Data items:
□ □ □

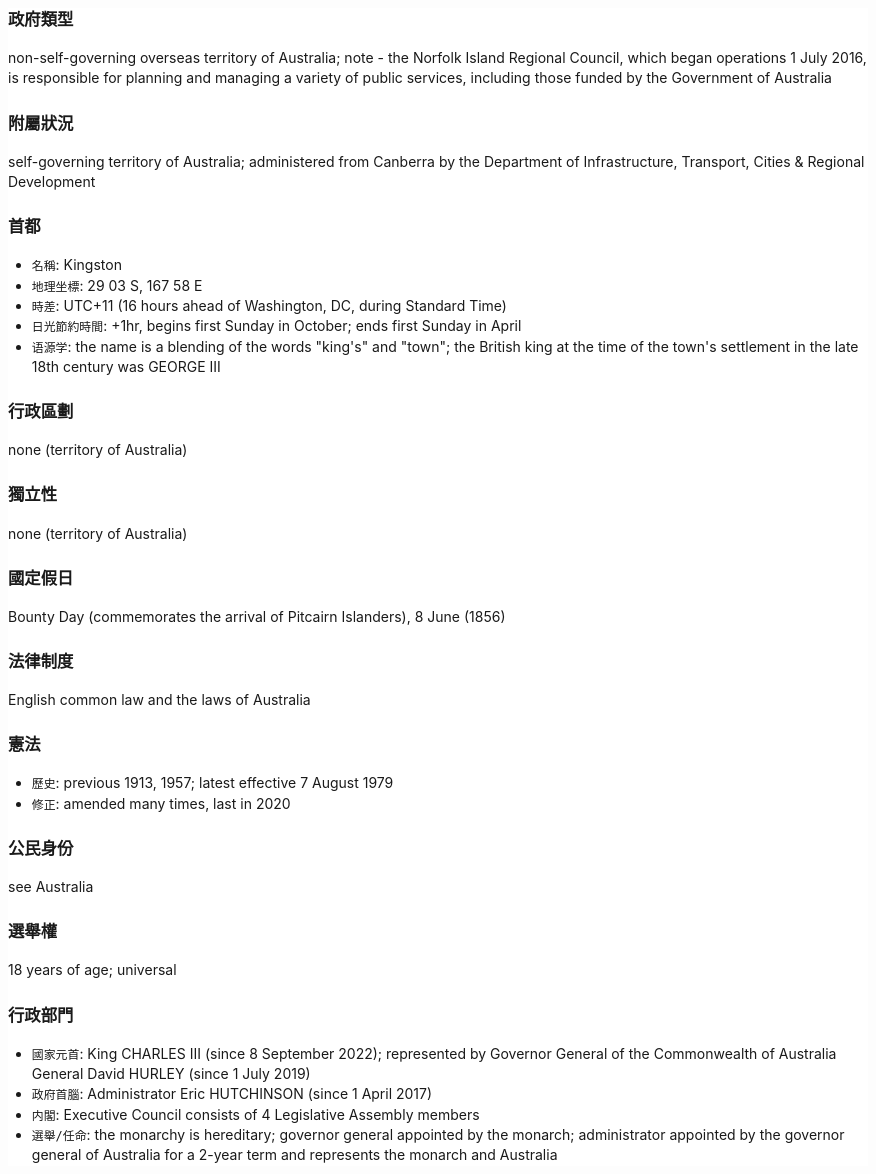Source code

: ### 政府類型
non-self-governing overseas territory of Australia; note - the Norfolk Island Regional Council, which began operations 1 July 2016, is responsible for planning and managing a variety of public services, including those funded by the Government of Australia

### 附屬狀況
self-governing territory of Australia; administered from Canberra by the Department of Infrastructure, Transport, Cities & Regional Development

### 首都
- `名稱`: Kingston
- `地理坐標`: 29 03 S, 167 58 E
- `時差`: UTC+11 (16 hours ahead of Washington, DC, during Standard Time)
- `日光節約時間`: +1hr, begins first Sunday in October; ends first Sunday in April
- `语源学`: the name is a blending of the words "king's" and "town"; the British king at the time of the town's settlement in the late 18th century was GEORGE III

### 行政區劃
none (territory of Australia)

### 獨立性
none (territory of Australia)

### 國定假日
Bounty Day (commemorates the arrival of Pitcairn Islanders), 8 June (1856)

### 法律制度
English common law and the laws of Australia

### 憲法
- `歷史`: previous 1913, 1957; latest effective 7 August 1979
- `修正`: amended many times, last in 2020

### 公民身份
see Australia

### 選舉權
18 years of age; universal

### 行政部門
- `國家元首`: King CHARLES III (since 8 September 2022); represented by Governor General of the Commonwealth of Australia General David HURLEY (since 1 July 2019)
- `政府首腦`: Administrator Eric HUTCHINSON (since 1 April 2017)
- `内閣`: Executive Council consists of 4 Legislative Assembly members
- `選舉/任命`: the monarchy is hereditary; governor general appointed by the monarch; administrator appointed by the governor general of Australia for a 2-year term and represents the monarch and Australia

□ □ □

- Problem to solve
Your copy should hold each line above exactly and no pictures at all.

- Written response
Source code

: ### 政府類型
non-self-governing overseas territory of Australia; note - the Norfolk Island Regional Council, which began operations 1 July 2016, is responsible for planning and managing a variety of public services, including those funded by the Government of Australia

### 附屬狀況
self-governing territory of Australia; administered from Canberra by the Department of Infrastructure, Transport, Cities & Regional Development

### 首都
- `名稱`: Kingston
- `地理坐標`: 29 03 S, 167 58 E
- `時差`: UTC+11 (16 hours ahead of Washington, DC, during Standard Time)
- `日光節約時間`: +1hr, begins first Sunday in October; ends first Sunday in April
- `语源学`: the name is a blending of the words "king's" and "town"; the British king at the time of the town's settlement in the late 18th century was GEORGE III

### 行政區劃
none (territory of Australia)

### 獨立性
none (territory of Australia)

### 國定假日
Bounty Day (commemorates the arrival of Pitcairn Islanders), 8 June (1856)

### 法律制度
English common law and the laws of Australia

### 憲法
- `歷史`: previous 1913, 1957; latest effective 7 August 1979
- `修正`: amended many times, last in 2020

### 公民身份
see Australia

### 選舉權
18 years of age; universal

### 行政部門
- `國家元首`: King CHARLES III (since 8 September 2022); represented by Governor General of the Commonwealth of Australia General David HURLEY (since 1 July 2019)
- `政府首腦`: Administrator Eric HUTCHINSON (since 1 April 2017)
- `内閣`: Executive Council consists of 4 Legislative Assembly members
- `選舉/任命`: the monarchy is hereditary; governor general appointed by the monarch; administrator appointed by the governor general of Australia for a 2-year term and represents the monarch and Australia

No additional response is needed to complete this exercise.